WORK ORDER —
The answer is to be the data that follows, transcribed exactly, minus its pictures.
*** TASK INPUTS Section Begins ***
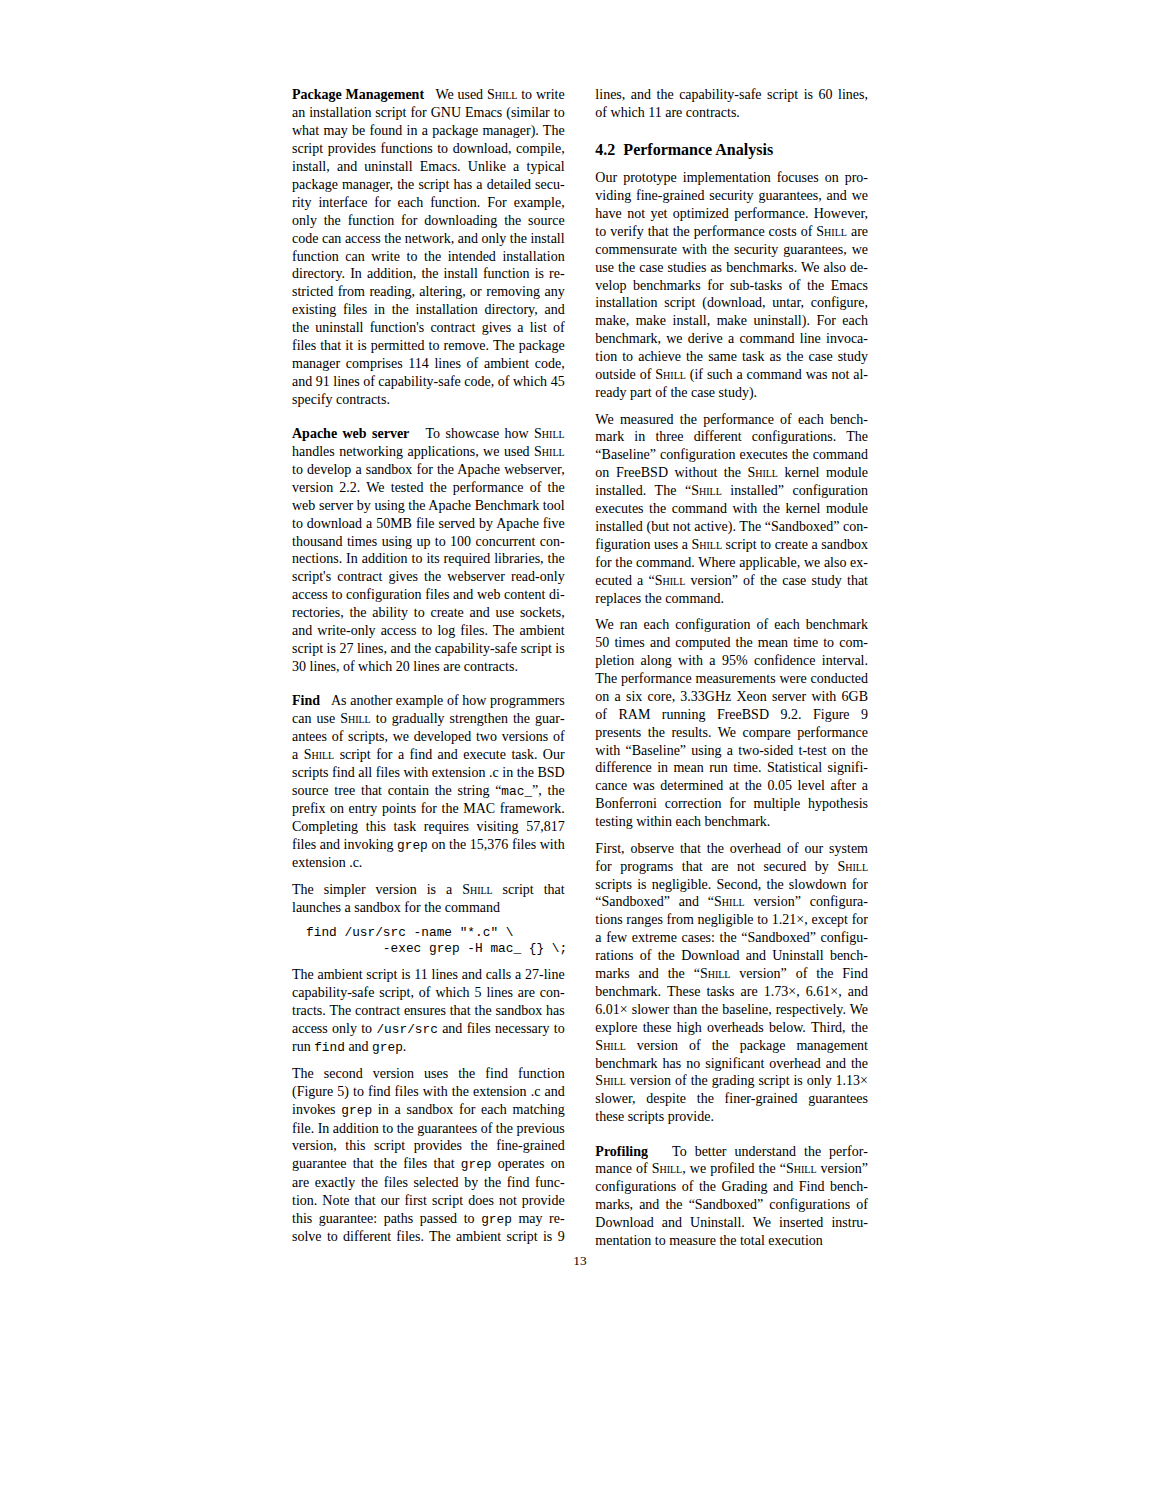Package Management We used Shill to write an installation script for GNU Emacs (similar to what may be found in a package manager). The script provides functions to download, compile, install, and uninstall Emacs. Unlike a typical package manager, the script has a detailed security interface for each function. For example, only the function for downloading the source code can access the network, and only the install function can write to the intended installation directory. In addition, the install function is restricted from reading, altering, or removing any existing files in the installation directory, and the uninstall function's contract gives a list of files that it is permitted to remove. The package manager comprises 114 lines of ambient code, and 91 lines of capability-safe code, of which 45 specify contracts.
Apache web server To showcase how Shill handles networking applications, we used Shill to develop a sandbox for the Apache webserver, version 2.2. We tested the performance of the web server by using the Apache Benchmark tool to download a 50MB file served by Apache five thousand times using up to 100 concurrent connections. In addition to its required libraries, the script's contract gives the webserver read-only access to configuration files and web content directories, the ability to create and use sockets, and write-only access to log files. The ambient script is 27 lines, and the capability-safe script is 30 lines, of which 20 lines are contracts.
Find As another example of how programmers can use Shill to gradually strengthen the guarantees of scripts, we developed two versions of a Shill script for a find and execute task. Our scripts find all files with extension .c in the BSD source tree that contain the string “mac_”, the prefix on entry points for the MAC framework. Completing this task requires visiting 57,817 files and invoking grep on the 15,376 files with extension .c.
The simpler version is a Shill script that launches a sandbox for the command
find /usr/src -name "*.c" \
          -exec grep -H mac_ {} \;
The ambient script is 11 lines and calls a 27-line capability-safe script, of which 5 lines are contracts. The contract ensures that the sandbox has access only to /usr/src and files necessary to run find and grep.
The second version uses the find function (Figure 5) to find files with the extension .c and invokes grep in a sandbox for each matching file. In addition to the guarantees of the previous version, this script provides the fine-grained guarantee that the files that grep operates on are exactly the files selected by the find function. Note that our first script does not provide this guarantee: paths passed to grep may resolve to different files. The ambient script is 9 lines, and the capability-safe script is 60 lines, of which 11 are contracts.
4.2 Performance Analysis
Our prototype implementation focuses on providing fine-grained security guarantees, and we have not yet optimized performance. However, to verify that the performance costs of Shill are commensurate with the security guarantees, we use the case studies as benchmarks. We also develop benchmarks for sub-tasks of the Emacs installation script (download, untar, configure, make, make install, make uninstall). For each benchmark, we derive a command line invocation to achieve the same task as the case study outside of Shill (if such a command was not already part of the case study).
We measured the performance of each benchmark in three different configurations. The “Baseline” configuration executes the command on FreeBSD without the Shill kernel module installed. The “Shill installed” configuration executes the command with the kernel module installed (but not active). The “Sandboxed” configuration uses a Shill script to create a sandbox for the command. Where applicable, we also executed a “Shill version” of the case study that replaces the command.
We ran each configuration of each benchmark 50 times and computed the mean time to completion along with a 95% confidence interval. The performance measurements were conducted on a six core, 3.33GHz Xeon server with 6GB of RAM running FreeBSD 9.2. Figure 9 presents the results. We compare performance with “Baseline” using a two-sided t-test on the difference in mean run time. Statistical significance was determined at the 0.05 level after a Bonferroni correction for multiple hypothesis testing within each benchmark.
First, observe that the overhead of our system for programs that are not secured by Shill scripts is negligible. Second, the slowdown for “Sandboxed” and “Shill version” configurations ranges from negligible to 1.21×, except for a few extreme cases: the “Sandboxed” configurations of the Download and Uninstall benchmarks and the “Shill version” of the Find benchmark. These tasks are 1.73×, 6.61×, and 6.01× slower than the baseline, respectively. We explore these high overheads below. Third, the Shill version of the package management benchmark has no significant overhead and the Shill version of the grading script is only 1.13× slower, despite the finer-grained guarantees these scripts provide.
Profiling To better understand the performance of Shill, we profiled the “Shill version” configurations of the Grading and Find benchmarks, and the “Sandboxed” configurations of Download and Uninstall. We inserted instrumentation to measure the total execution
13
*** TASK INPUTS Section Ends ***
FINISHED EXERCISE —
Package Management We used Shill to write an installation script for GNU Emacs (similar to what may be found in a package manager). The script provides functions to download, compile, install, and uninstall Emacs. Unlike a typical package manager, the script has a detailed security interface for each function. For example, only the function for downloading the source code can access the network, and only the install function can write to the intended installation directory. In addition, the install function is restricted from reading, altering, or removing any existing files in the installation directory, and the uninstall function's contract gives a list of files that it is permitted to remove. The package manager comprises 114 lines of ambient code, and 91 lines of capability-safe code, of which 45 specify contracts.
Apache web server To showcase how Shill handles networking applications, we used Shill to develop a sandbox for the Apache webserver, version 2.2. We tested the performance of the web server by using the Apache Benchmark tool to download a 50MB file served by Apache five thousand times using up to 100 concurrent connections. In addition to its required libraries, the script's contract gives the webserver read-only access to configuration files and web content directories, the ability to create and use sockets, and write-only access to log files. The ambient script is 27 lines, and the capability-safe script is 30 lines, of which 20 lines are contracts.
Find As another example of how programmers can use Shill to gradually strengthen the guarantees of scripts, we developed two versions of a Shill script for a find and execute task. Our scripts find all files with extension .c in the BSD source tree that contain the string “mac_”, the prefix on entry points for the MAC framework. Completing this task requires visiting 57,817 files and invoking grep on the 15,376 files with extension .c.
The simpler version is a Shill script that launches a sandbox for the command
find /usr/src -name "*.c" \
          -exec grep -H mac_ {} \;
The ambient script is 11 lines and calls a 27-line capability-safe script, of which 5 lines are contracts. The contract ensures that the sandbox has access only to /usr/src and files necessary to run find and grep.
The second version uses the find function (Figure 5) to find files with the extension .c and invokes grep in a sandbox for each matching file. In addition to the guarantees of the previous version, this script provides the fine-grained guarantee that the files that grep operates on are exactly the files selected by the find function. Note that our first script does not provide this guarantee: paths passed to grep may resolve to different files. The ambient script is 9 lines, and the capability-safe script is 60 lines, of which 11 are contracts.
4.2 Performance Analysis
Our prototype implementation focuses on providing fine-grained security guarantees, and we have not yet optimized performance. However, to verify that the performance costs of Shill are commensurate with the security guarantees, we use the case studies as benchmarks. We also develop benchmarks for sub-tasks of the Emacs installation script (download, untar, configure, make, make install, make uninstall). For each benchmark, we derive a command line invocation to achieve the same task as the case study outside of Shill (if such a command was not already part of the case study).
We measured the performance of each benchmark in three different configurations. The “Baseline” configuration executes the command on FreeBSD without the Shill kernel module installed. The “Shill installed” configuration executes the command with the kernel module installed (but not active). The “Sandboxed” configuration uses a Shill script to create a sandbox for the command. Where applicable, we also executed a “Shill version” of the case study that replaces the command.
We ran each configuration of each benchmark 50 times and computed the mean time to completion along with a 95% confidence interval. The performance measurements were conducted on a six core, 3.33GHz Xeon server with 6GB of RAM running FreeBSD 9.2. Figure 9 presents the results. We compare performance with “Baseline” using a two-sided t-test on the difference in mean run time. Statistical significance was determined at the 0.05 level after a Bonferroni correction for multiple hypothesis testing within each benchmark.
First, observe that the overhead of our system for programs that are not secured by Shill scripts is negligible. Second, the slowdown for “Sandboxed” and “Shill version” configurations ranges from negligible to 1.21×, except for a few extreme cases: the “Sandboxed” configurations of the Download and Uninstall benchmarks and the “Shill version” of the Find benchmark. These tasks are 1.73×, 6.61×, and 6.01× slower than the baseline, respectively. We explore these high overheads below. Third, the Shill version of the package management benchmark has no significant overhead and the Shill version of the grading script is only 1.13× slower, despite the finer-grained guarantees these scripts provide.
Profiling To better understand the performance of Shill, we profiled the “Shill version” configurations of the Grading and Find benchmarks, and the “Sandboxed” configurations of Download and Uninstall. We inserted instrumentation to measure the total execution
13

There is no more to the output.